Unfortunately we ran out of time to do the fatigue test. We will be trying to slip that in next weekend. We will be fatigue testing at 4G bump (instead of 4.5G as in the static test) for a cycle of 75,000 times. We chose these numbers by estimating this to be ~5 years of severe racing duty.

Thanks and as always, let us know if you have any questions.
Keep up the good work!

As I mentioned before, the real value with this type of test is A-B comparison. The OE parts were probably designed to "just meet" the requirements for 100,000 mi of spirited, normal driving.

Just as a frame of reference, a 30 mph head-on collision is the typical benchmark for most OEMs. Most companies have found 50 and 100G of shock loading to the vehicle compartment as a fair approximation (depending on crumple zones and rigidity). I'm honestly not sure what it is for suspension pieces.

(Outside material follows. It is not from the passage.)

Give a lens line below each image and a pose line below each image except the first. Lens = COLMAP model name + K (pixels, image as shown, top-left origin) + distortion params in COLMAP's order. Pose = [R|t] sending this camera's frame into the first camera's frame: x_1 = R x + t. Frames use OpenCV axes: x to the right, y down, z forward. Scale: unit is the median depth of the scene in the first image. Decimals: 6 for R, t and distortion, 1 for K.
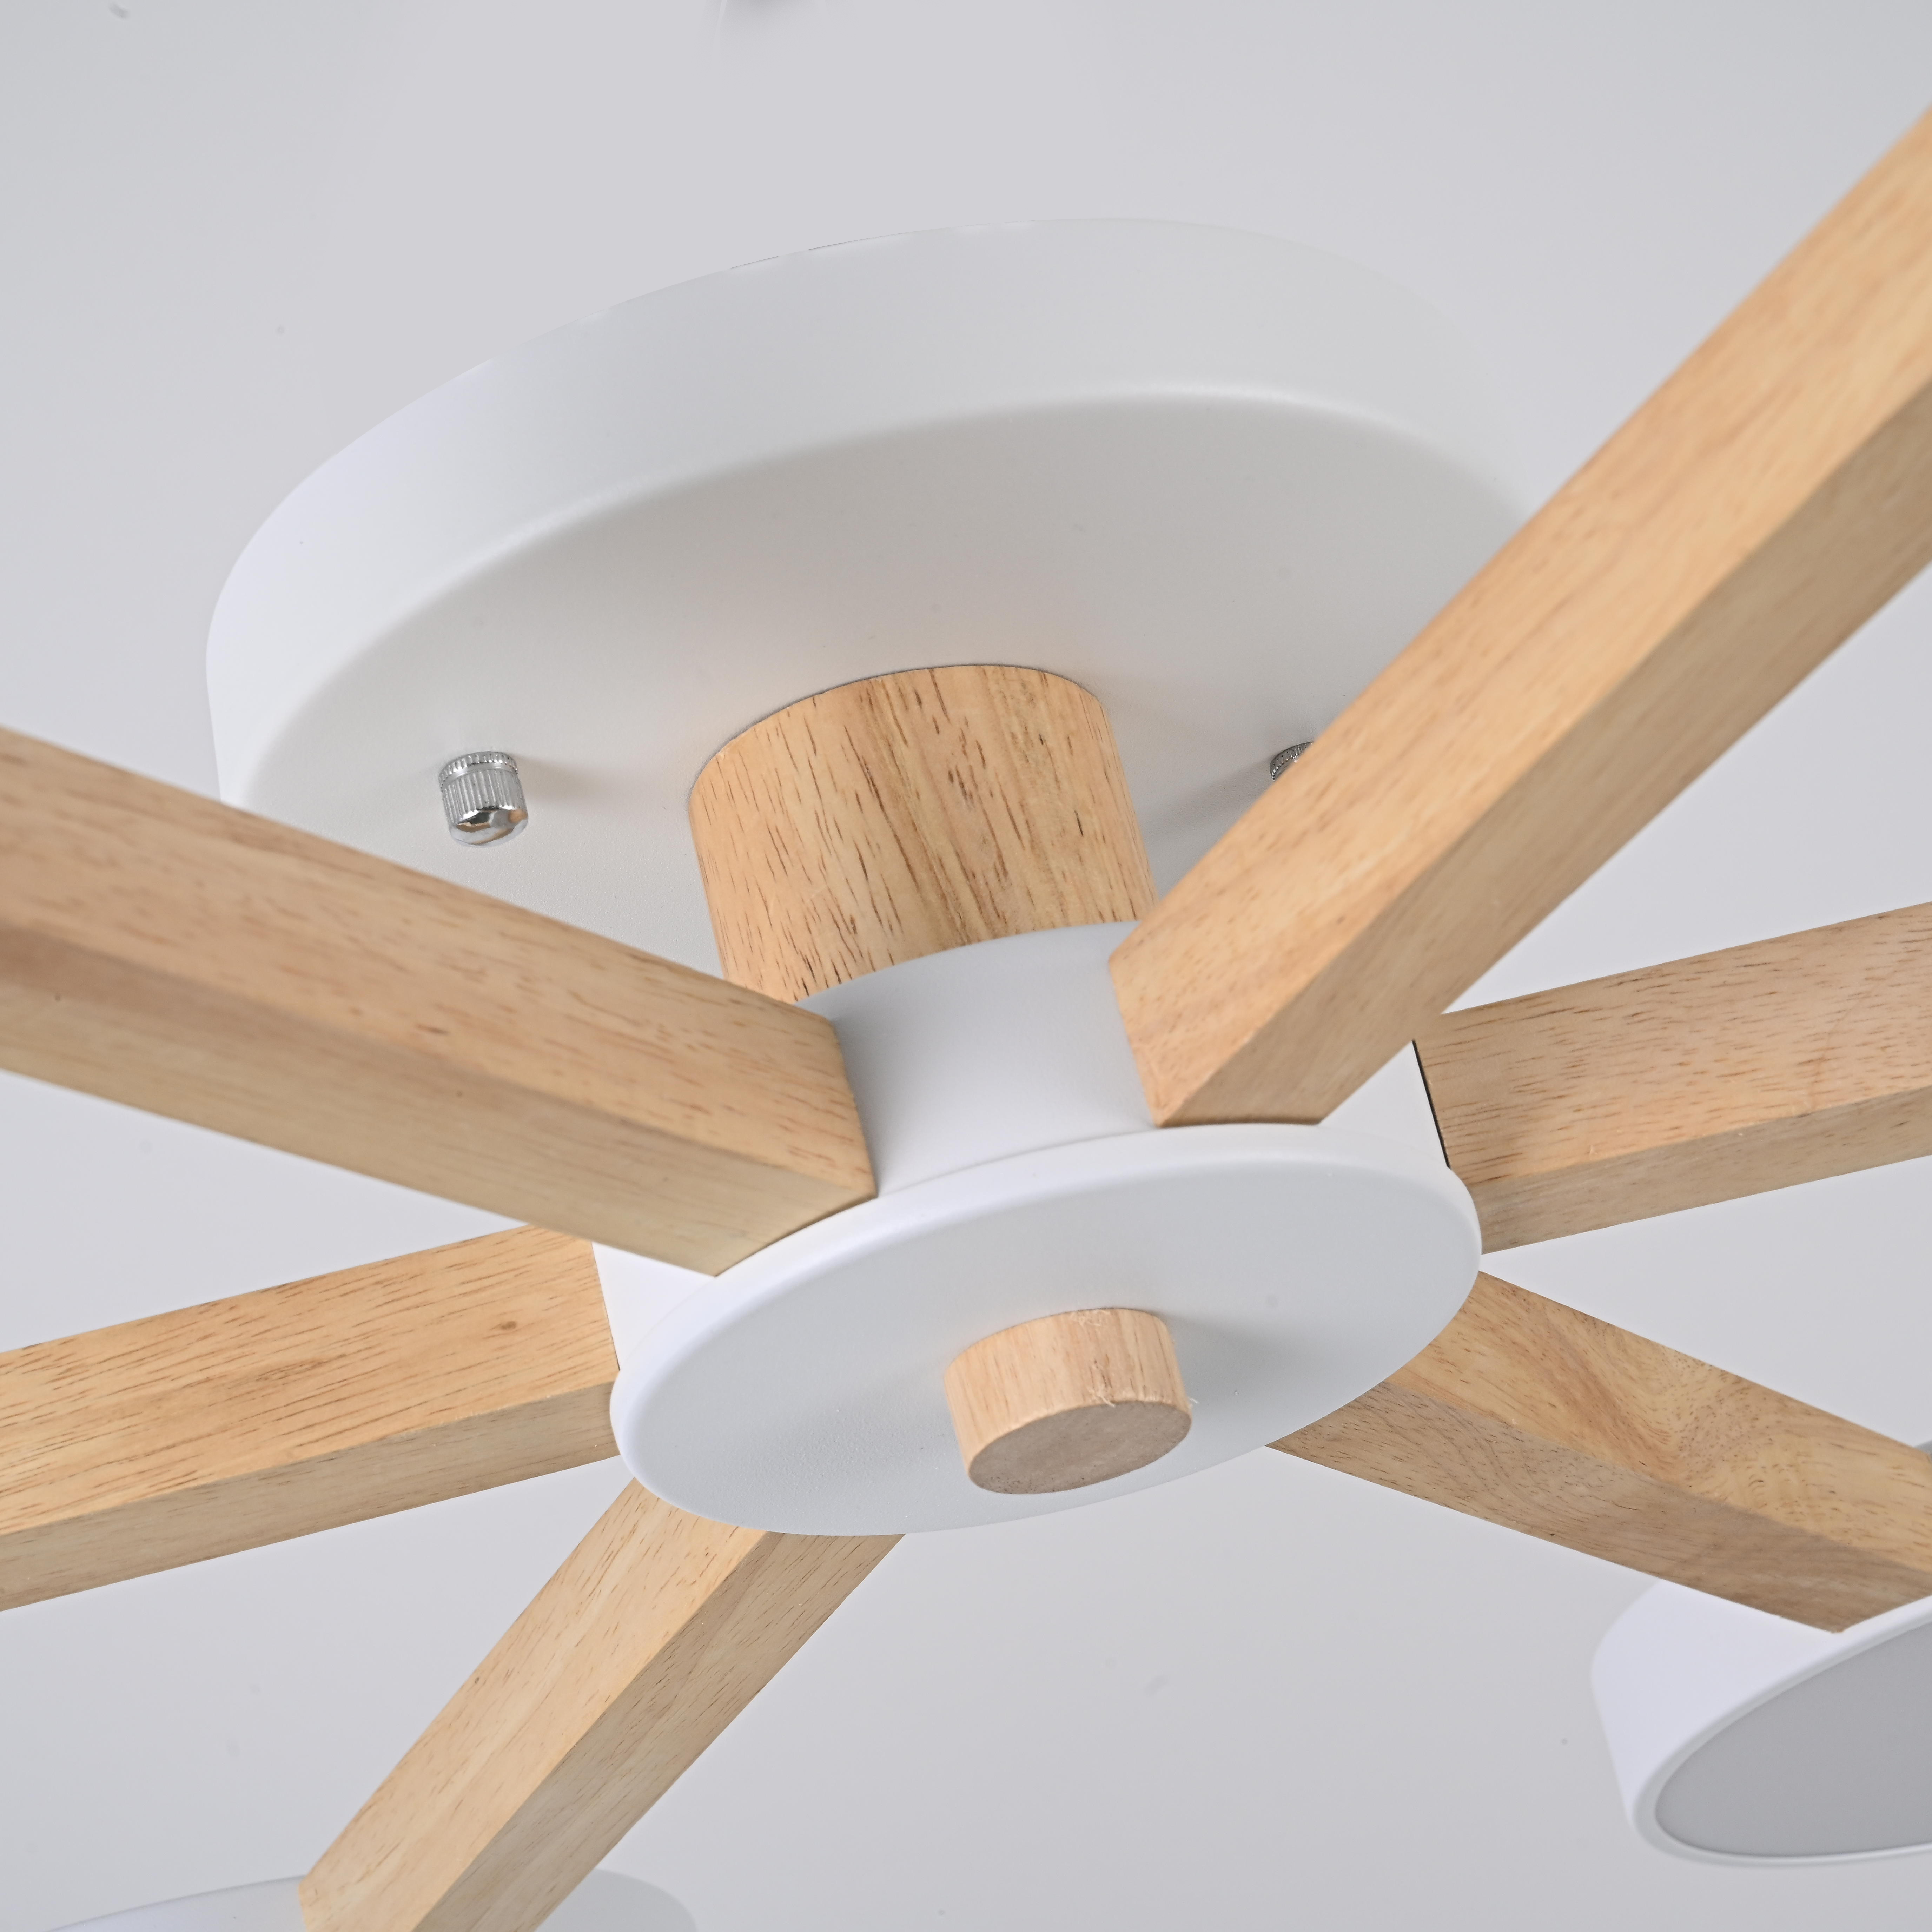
lens RADIAL K [[5747.6, 0, 970.7], [0, 5747.6, 970.3], [0, 0, 1]] dist [0.017440, 0.000000]
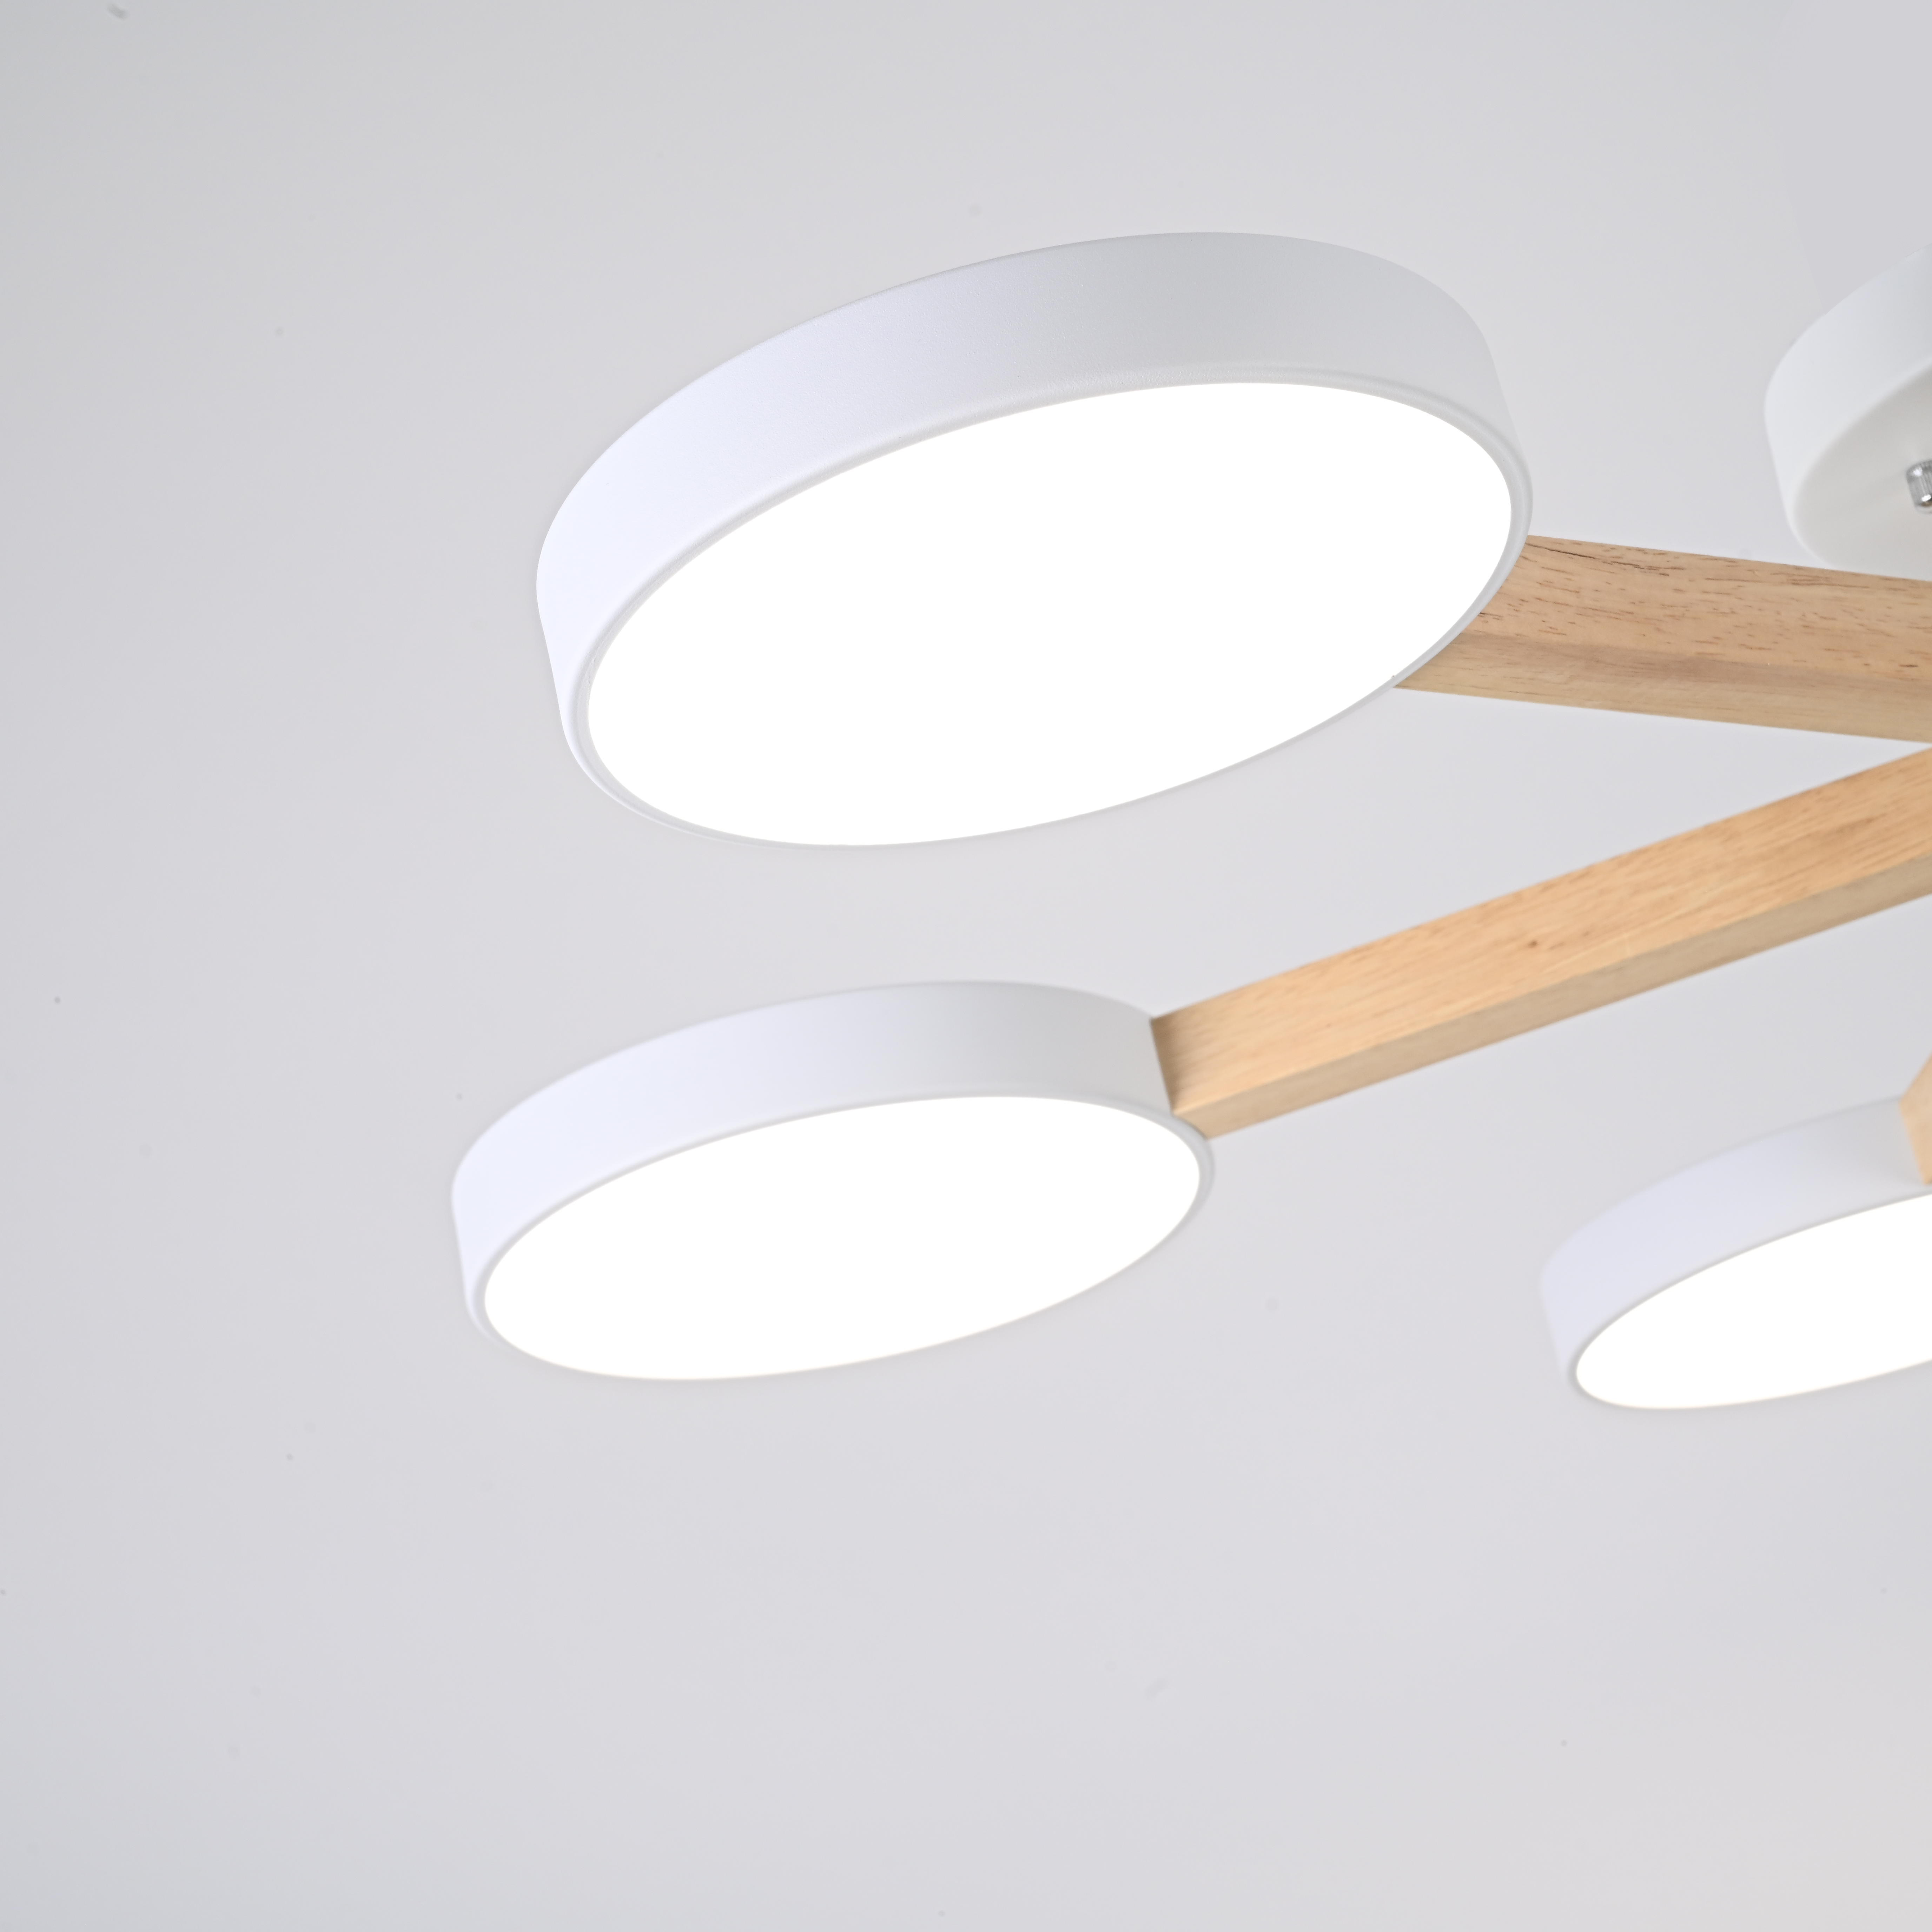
lens RADIAL K [[5747.6, 0, 964.9], [0, 5747.6, 968.9], [0, 0, 1]] dist [0.017440, 0.000000]
pose [[0.956481, -0.083788, -0.279507, 0.110075], [0.122471, 0.984706, 0.123914, -0.139459], [0.264850, -0.152753, 0.952114, -0.760894]]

For normal track conditions, it's pretty safe to assume that 4-4.5G has some headroom during a 2-wheel, corner exit situation.

Most pothole/curb simulations are between 12 - 25G to the vehicle compartment. At the wheels, you're seeing ~2x that in shock load. Check out the UT paper for military vehicles:
Link to PDF

Obviously a cyclic load isn't a shock load, and we're not building military parts. From what I can tell, your testing is just fine for a semi-controlled environment.

Also, 75,000 potholes/curbs is a solid assumption. Many OE parts are tested to 100,000 cycles for normal functions in non-accelerated life tests. Your testing will definitely validate the normal usage situation quite well, with a bit of headroom.